**PROVIDED ENTRIES:**
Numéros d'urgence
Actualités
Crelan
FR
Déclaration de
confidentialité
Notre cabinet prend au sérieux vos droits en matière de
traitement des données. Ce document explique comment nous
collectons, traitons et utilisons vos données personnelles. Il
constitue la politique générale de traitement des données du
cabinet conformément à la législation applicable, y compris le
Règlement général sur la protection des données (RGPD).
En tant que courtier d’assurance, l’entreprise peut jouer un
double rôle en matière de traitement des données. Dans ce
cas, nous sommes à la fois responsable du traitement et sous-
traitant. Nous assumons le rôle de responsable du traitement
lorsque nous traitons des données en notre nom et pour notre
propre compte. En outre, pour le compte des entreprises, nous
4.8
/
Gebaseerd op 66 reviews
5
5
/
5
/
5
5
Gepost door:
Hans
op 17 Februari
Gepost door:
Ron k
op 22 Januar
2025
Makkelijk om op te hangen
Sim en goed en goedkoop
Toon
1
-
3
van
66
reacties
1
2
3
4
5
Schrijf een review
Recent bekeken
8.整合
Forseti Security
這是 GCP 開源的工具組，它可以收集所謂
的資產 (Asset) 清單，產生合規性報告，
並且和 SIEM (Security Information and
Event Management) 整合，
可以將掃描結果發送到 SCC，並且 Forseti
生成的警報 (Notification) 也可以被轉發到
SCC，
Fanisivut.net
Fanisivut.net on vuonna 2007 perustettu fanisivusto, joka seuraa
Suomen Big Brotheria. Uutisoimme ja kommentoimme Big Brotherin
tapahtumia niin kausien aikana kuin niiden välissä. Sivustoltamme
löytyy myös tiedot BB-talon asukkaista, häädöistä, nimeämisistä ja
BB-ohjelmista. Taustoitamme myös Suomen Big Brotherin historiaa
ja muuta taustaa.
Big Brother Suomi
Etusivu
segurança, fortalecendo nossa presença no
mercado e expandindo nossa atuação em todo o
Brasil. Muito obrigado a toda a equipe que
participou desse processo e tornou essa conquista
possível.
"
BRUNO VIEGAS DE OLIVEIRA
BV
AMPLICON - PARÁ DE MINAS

...

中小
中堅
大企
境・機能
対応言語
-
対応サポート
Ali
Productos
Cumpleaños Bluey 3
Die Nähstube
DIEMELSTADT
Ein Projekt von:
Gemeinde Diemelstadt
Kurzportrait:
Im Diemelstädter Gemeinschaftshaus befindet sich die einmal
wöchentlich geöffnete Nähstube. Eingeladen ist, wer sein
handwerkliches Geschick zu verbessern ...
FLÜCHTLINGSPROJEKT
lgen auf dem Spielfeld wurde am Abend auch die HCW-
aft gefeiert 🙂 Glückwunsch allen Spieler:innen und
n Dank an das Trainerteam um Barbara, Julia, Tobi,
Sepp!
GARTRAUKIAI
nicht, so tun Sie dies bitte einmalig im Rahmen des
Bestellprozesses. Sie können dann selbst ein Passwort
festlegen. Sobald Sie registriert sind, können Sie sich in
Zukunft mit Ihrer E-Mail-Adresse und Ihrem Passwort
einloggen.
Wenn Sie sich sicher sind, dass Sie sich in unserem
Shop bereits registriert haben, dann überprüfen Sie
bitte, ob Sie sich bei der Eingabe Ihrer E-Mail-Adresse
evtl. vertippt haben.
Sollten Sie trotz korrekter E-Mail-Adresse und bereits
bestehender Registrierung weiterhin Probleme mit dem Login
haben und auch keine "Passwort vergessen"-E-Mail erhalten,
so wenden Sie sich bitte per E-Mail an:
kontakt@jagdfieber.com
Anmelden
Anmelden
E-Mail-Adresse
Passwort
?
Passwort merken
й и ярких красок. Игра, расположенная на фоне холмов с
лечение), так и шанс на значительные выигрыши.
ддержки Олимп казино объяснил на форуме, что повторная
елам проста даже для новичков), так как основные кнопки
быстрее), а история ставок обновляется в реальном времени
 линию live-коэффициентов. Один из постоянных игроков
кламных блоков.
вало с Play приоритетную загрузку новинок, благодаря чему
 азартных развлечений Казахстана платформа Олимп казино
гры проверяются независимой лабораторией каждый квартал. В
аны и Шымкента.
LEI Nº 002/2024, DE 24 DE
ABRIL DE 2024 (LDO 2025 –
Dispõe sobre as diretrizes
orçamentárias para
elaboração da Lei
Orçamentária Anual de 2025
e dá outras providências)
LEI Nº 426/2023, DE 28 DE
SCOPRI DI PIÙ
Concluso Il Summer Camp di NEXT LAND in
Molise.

**EXERCISE DESCRIPTION:** Set down the data from the line with "Numéros d'urgence" up to and including the line with "En tant que", reproducing each line unchanged.

**RESULT OF THE TASK:**
Numéros d'urgence
Actualités
Crelan
FR
Déclaration de
confidentialité
Notre cabinet prend au sérieux vos droits en matière de
traitement des données. Ce document explique comment nous
collectons, traitons et utilisons vos données personnelles. Il
constitue la politique générale de traitement des données du
cabinet conformément à la législation applicable, y compris le
Règlement général sur la protection des données (RGPD).
En tant que courtier d’assurance, l’entreprise peut jouer un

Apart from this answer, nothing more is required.